I think that the uTasker periodic and single-shot timer interrupts always use 32 bit timer mode (in 16 bit mode an 8 bit pre-scaler could be set according to the Luminary docs).

The only time that it configures the timer to run in 16 bit mode is when a square wave output (50/50 duty cycle or other [PWM]) is generated since the Luminary parts can not generate square wave outputs in 32 bit mode: see http://www.luminarymicro.com/component/option,com_joomlaboard/Itemid,/func,view/catid,5/id,6617/#6617
This limits the lowest frequency that can be generated as a square wave output to about 382Hz from a 50MHz clock (without toggling the port output from an interrupt) but a repetitive interrupt should be possible with much longer periods.
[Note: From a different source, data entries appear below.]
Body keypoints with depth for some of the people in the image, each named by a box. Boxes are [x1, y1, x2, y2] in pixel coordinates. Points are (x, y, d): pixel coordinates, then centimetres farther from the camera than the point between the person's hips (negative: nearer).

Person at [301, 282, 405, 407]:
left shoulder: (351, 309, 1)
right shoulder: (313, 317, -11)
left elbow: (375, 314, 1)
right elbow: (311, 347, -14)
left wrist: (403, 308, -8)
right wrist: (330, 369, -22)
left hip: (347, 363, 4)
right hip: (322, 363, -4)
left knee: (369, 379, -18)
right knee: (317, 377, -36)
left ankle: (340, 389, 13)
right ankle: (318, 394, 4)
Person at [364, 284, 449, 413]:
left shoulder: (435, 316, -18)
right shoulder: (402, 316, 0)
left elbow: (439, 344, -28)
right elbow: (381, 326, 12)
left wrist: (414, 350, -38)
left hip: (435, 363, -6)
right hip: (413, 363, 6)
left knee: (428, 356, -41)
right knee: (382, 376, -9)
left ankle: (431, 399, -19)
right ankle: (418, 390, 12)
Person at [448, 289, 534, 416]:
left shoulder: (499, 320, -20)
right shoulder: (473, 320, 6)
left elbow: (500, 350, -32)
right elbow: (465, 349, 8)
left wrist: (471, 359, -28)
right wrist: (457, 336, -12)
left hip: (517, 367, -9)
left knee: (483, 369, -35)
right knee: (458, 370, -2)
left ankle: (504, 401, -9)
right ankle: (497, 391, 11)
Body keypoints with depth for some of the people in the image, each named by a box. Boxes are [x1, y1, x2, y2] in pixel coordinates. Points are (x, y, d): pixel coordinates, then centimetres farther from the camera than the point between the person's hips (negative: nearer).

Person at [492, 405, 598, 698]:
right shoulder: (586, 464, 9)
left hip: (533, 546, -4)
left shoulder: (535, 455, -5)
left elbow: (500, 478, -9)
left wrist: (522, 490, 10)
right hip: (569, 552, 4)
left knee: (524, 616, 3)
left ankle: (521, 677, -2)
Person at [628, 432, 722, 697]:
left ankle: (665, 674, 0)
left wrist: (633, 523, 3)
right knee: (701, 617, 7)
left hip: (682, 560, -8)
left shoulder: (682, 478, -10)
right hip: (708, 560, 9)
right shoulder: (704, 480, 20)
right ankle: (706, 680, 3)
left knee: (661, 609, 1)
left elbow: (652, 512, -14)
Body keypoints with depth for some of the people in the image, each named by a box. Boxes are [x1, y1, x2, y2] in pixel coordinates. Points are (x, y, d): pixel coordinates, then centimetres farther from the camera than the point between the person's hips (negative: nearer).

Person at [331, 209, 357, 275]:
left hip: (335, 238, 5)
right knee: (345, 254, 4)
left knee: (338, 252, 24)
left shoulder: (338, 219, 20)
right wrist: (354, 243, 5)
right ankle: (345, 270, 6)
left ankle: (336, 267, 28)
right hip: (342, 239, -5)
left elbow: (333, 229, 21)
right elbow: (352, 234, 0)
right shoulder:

The first question is whether you need a task to handle the periodic events. If the handling is fast it is simplest to put it into the interrupt handler itself.
Due to the interrupt prioritorisation it is also possible to do more work within an interrupt routine as long as it doesn't have too high a priority and so block other interrupts which need to be handled quickly.
Typically a task is woken from an interrupt routine by posting an event to it, but the reaction time to the event depends on what other tasks are doing at the time (cooperative operation). If you can't accept task jitter due to this, the interrupt handling direct is probably the best solution. Sometimes it is possible to perform critical things in the interrupt and then let a task handle less critical 'clean-up' work.

There is nothing special to set up to do this - just use a periodic timer interrupt as in the example in ADC_Timers.h, with demo setting TEST_TIMER and TEST_PERIODIC_TIMER (with SUPPORT_TIMER enabled in app_hw_lm3sxxxx.h to include the timer interrupt driver).